◆ **Verilen metin**
---

[simple-author-box]
Başkent Ankara en ‘kar’a günlerini yaşıyor. Bazı illerde kar yolları kaparken Ankara güneşe gark olmuş halde.
Keşke Cenap Şehabettin’in “Elhan-ı Şita’sından söz etmemiz gerekseydi. Onun anlattığı kar yağsa ve biz de bir beyaz titreyiş, bir dumanlı uçuş seyretseydik! Hatta ‘eşini gaib eyleyen bir kuş’ divaneliğine ağıt yaksaydık.
‘Yok’ olan kar!
Maalesef bir başka ‘kar’ı, olmayan ‘kar’ı yazmak gibi bir karsızlığın içine düştü Ankara.
Yok olan ‘kar’ı anlatmak için var olduğu demlere gitmek gerekir. Bunun en kestirme yolu da arşivdir.

---

◆ **İstenen**
Ankara'daki kar yokluğunu anlatan metinden "Keşke Cenap Şehabettin’in" ile "yolu da arşivdir." arasındaki bölümü, bu iki ifade de dahil olmak üzere hiçbir değişiklik yapmadan yazdırın.

◆ **Verilen veriler**

---

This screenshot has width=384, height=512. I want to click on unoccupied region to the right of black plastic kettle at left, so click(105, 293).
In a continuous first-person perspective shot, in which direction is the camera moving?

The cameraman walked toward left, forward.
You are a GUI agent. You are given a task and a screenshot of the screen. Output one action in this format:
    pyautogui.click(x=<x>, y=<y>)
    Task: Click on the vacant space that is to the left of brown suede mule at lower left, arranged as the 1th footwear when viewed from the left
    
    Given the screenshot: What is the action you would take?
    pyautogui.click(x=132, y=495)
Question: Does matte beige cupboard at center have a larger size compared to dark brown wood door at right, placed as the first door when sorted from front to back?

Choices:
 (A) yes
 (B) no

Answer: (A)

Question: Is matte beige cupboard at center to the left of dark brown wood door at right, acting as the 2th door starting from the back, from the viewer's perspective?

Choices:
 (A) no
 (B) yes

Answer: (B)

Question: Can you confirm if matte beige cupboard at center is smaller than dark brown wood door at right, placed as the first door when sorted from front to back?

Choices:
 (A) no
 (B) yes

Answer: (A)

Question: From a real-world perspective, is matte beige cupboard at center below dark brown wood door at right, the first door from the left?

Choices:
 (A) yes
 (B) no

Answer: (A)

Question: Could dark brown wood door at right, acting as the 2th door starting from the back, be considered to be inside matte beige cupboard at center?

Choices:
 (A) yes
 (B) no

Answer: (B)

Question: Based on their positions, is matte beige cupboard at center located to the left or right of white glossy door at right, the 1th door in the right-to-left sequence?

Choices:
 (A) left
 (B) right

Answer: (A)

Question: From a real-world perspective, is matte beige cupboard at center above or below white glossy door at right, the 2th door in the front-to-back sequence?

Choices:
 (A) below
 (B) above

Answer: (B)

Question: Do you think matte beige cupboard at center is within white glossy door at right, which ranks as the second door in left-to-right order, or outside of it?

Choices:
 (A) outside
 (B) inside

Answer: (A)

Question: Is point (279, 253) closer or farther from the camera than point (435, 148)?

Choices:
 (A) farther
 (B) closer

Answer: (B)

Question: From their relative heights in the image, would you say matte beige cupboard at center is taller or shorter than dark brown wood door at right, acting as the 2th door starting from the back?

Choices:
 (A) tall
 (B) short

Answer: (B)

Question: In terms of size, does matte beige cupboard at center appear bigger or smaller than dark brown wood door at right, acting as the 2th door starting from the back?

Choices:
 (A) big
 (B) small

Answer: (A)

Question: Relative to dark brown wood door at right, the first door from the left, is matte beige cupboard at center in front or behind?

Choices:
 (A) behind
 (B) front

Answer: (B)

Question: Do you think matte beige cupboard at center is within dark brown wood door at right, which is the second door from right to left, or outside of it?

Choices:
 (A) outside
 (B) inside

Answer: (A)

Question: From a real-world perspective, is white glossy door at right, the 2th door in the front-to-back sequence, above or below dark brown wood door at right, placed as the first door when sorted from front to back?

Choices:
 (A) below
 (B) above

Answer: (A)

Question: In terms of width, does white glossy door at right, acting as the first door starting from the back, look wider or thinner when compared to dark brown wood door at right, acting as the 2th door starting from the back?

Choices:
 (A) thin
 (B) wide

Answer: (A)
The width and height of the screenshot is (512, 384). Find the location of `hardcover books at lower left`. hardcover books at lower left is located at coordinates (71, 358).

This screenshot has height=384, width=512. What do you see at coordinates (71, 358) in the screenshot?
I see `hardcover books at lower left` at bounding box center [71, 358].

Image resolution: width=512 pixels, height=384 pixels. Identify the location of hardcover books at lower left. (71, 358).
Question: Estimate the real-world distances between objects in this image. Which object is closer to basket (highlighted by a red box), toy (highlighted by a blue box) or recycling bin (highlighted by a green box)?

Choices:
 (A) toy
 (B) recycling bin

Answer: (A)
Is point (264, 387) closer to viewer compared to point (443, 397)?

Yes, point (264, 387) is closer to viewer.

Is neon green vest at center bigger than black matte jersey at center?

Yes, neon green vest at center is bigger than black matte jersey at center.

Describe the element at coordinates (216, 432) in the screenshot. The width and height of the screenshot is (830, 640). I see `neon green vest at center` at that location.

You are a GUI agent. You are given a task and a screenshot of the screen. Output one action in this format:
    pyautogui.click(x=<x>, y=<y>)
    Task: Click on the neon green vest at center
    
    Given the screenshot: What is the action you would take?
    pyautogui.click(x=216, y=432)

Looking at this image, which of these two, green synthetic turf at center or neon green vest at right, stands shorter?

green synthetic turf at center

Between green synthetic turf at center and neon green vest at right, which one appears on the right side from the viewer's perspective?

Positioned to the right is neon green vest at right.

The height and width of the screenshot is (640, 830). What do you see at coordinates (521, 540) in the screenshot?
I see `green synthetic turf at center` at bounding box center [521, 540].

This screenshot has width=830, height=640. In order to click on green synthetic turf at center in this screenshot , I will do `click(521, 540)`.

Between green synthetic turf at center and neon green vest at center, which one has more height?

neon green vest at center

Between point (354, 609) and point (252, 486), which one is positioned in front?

---

◆ **Yazılı çözüm**
Keşke Cenap Şehabettin’in “Elhan-ı Şita’sından söz etmemiz gerekseydi. Onun anlattığı kar yağsa ve biz de bir beyaz titreyiş, bir dumanlı uçuş seyretseydik! Hatta ‘eşini gaib eyleyen bir kuş’ divaneliğine ağıt yaksaydık.
‘Yok’ olan kar!
Maalesef bir başka ‘kar’ı, olmayan ‘kar’ı yazmak gibi bir karsızlığın içine düştü Ankara.
Yok olan ‘kar’ı anlatmak için var olduğu demlere gitmek gerekir. Bunun en kestirme yolu da arşivdir.